About 260 employees at hearing implant manufacturer Cochlear's the Lane Cove factory in north Sydney are being pressured by the company to accept Australian Workplace Agreements (individual employment contracts) despite having twice voted in favour of having a union-negotiated collective agreement.
While Cochlear proposed to its shareholders to increase its directors' remuneration from $500,000 to $1.5 million a year, it has refused to negotiate with the workers' union — the Australian Manufacturing Workers Union (AMWU) — and told the workers to accept the individual contracts by November 6 or not to turn up to work the following day. So far, neither has happened.
Under the proposed individual contracts some of the workers could lose up to $80 a week in entitlements, according to Tim Ayres, the union's NSW assistant secretary.
Cochlear has a predominantly female work force, with many of the workers being from non-English speaking backgrounds. The workers have consistently rejected their employer's attempts to lock their union out of wage negotiations.
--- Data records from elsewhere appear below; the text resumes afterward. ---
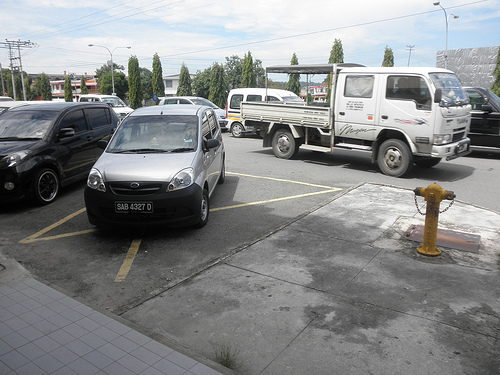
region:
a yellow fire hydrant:
[397, 179, 459, 260]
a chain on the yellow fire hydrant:
[407, 189, 458, 219]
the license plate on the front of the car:
[110, 198, 159, 219]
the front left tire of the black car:
[30, 164, 65, 205]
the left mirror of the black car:
[54, 125, 79, 141]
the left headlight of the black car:
[0, 142, 37, 174]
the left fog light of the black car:
[0, 175, 21, 192]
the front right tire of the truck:
[372, 134, 414, 181]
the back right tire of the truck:
[267, 124, 296, 159]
In secret ballots conducted by the AMWU, workers have called upon Cochlear to negotiate with the union. The company's plans to relocate its premises by 2010 add to the uncertainty these workers have about their future.
Meanwhile, threats from the company to stop workers from speaking foreign languages at work or face dismissal have been reported by the AMWU to the NSW Anti-Discrimination Board.
Cochlear workers from the Lane Cove facility have been appearing on TV as part of the anti-Work Choices "Real People — Real Stories" advertising campaign. In the ad, one of the workers says: "The company want us on individual contracts but we want the union to represent us. The laws have taken away our right to choose."
Socialist Alliance workers, union members and delegates want to extend our solidarity and offer our support to Cochlear's workers, in this unfair and ruthless attack to their basic human rights, and join in the struggle to fight back, to actually reclaim our right to choose. Because when they touch one of you, they touch all of us.
[Beatriz Bassi is the convener of the Socialist Alliance Sydney trade union committee.]